The Toronto Maple Leafs are off to a blazing start to the new NHL season.
In two games, the Toronto Maple Leafs are 2-0, and while it’s early and we should probably just be happy with the results, there are some pretty concerning things going unnoticed due to all the scoring.
First of all, the Leafs needed an I’ve-been-watching-hockey-my-entire-life-and-have-only-seen-it-once-or-twice two goals with the net empty to beat Montreal, who is likely going to be in competition with San Jose for the worst team in the NHL this year.
Secondly, Minnesota was the way better team on Saturday night, and if things were fair they would have received the two points. The Wild had nearly 60% puck-possession and 60% of the scoring chances, while the Leafs scored on nearly 20% of their 5v5 shots. (stats naturalstattrick.com).
Toronto Maple Leafs Are Fun, but Playing With Fire
The Leafs are scoring on 16% of their shots so far this year. All 31 NHL teams finished last season scoring on between 8 and 11% of their shots.
Obviously Auston Matthews is off to a good start, but 46% is a bit high and if he’s shooting at his normal rate, the Leafs are 0-2.
Ilya Samsonov has been atrocious. He is a Joseph Woll shut-out in the next game away from losing starts.
After two games, four of the Toronto Maple Leafs six defenseman are under water in puck-possession metrics. Only Rielly is winning his minutes by actual results, but by expected goals, four of the six defenseman are above the 50% cut-off when it comes to expected-goals.
The biggest problem has been the Klingberg and McCabe line which is getting completely destroyed every time they hit the ice.
After two games, McCabe has been on the ice for five goals against and one for.

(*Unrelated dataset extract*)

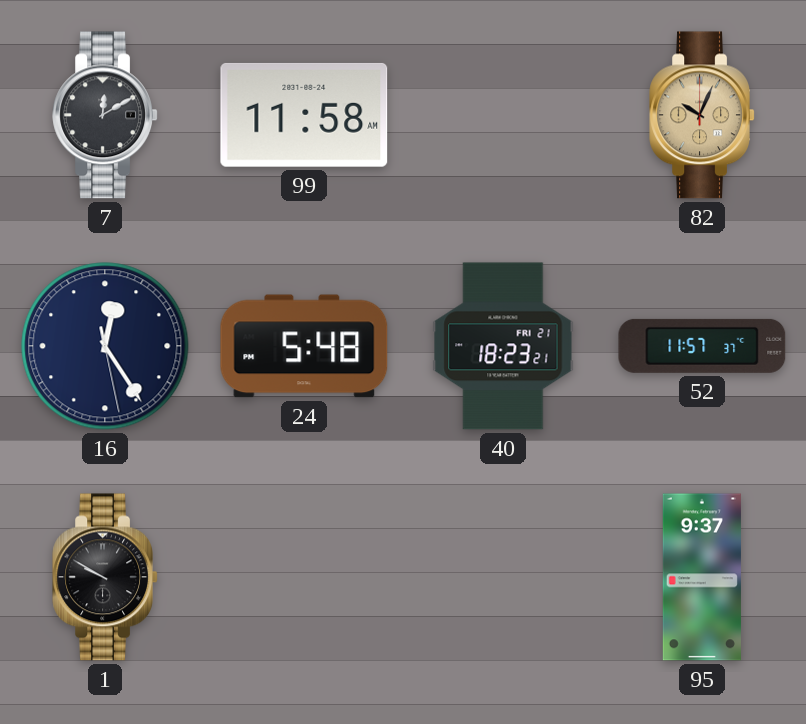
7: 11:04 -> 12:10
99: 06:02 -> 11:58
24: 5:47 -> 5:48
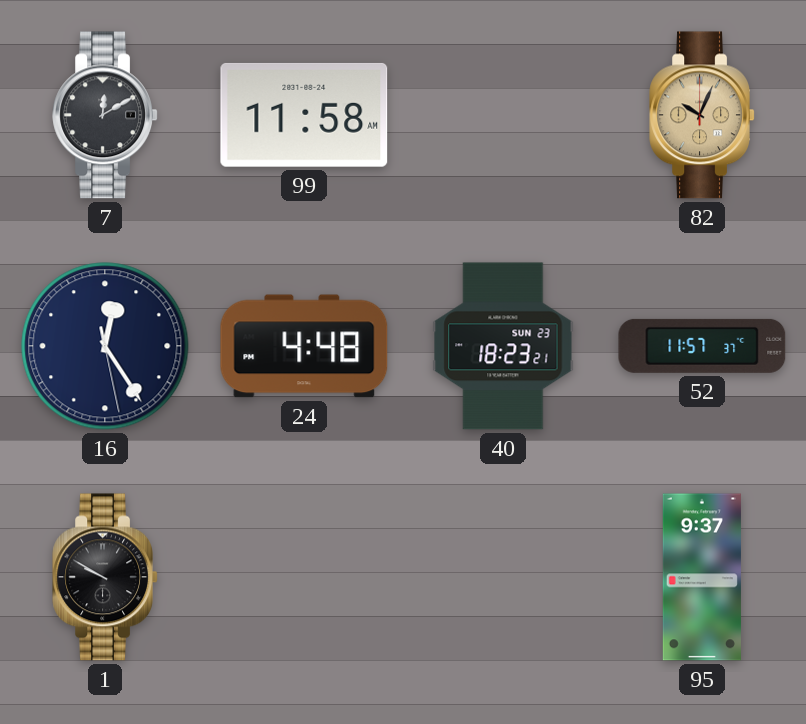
24: 5:48 -> 4:48
40 date: FRI 21 -> SUN 23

McCabe and Klingberg are losing their minutes by a lot, and they currently have 36% and 37% expected goals, respectively.
The Leafs need to change this immediately because so far it’s the worst top-four in the NHL.

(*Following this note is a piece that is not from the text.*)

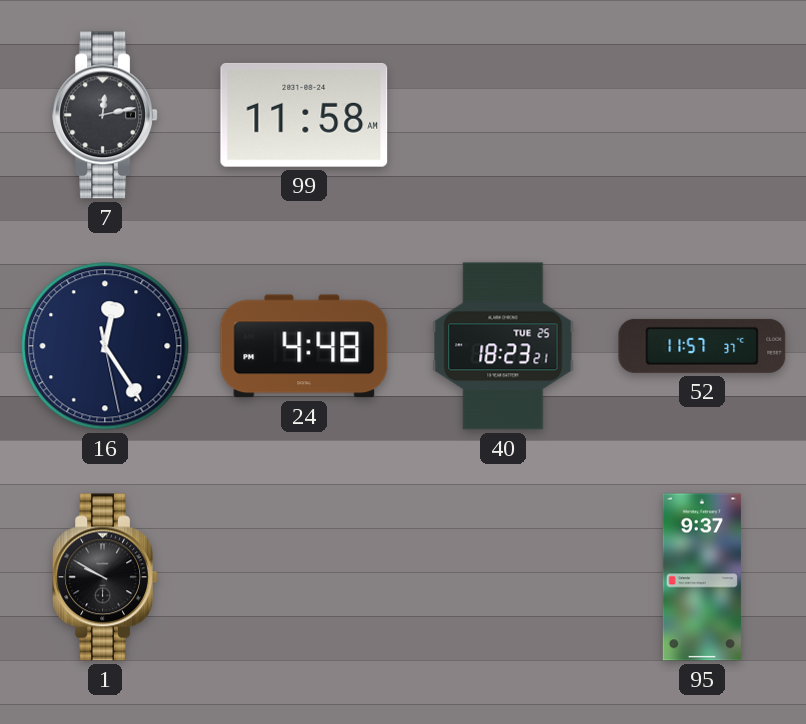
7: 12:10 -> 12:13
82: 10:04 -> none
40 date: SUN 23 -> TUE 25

Overall, the game against the Wild was a rough night for almost all the Leafs newest additions. Ryan Reaves was horrendous, with the Leafs getting just 4 shot-attempts with him on the ice while allowing 18.
Noah Gregor was not better, finishing with a 24% Xgoals rating. Klingberg obviously stunk, and the Leafs were completely dusted whenever Domi was on the ice.
While Bertuzzi scored, even he was below 50% in all relevant on-ice stats.
The Toronto Maple Leafs won, and that’s all that really counts, but underneath all the goal scoring is a team that had trouble beating Montreal and who deserved to lose to the Wild. Going forward, they won’t score this much most nights, so if they continue to play this badly they will have a losing record.
I don’t expect them to, but it is possible. Clearly, after two nights, no one can say that the blue-line wasn’t every bit the problem we predicted it would be in the off-season.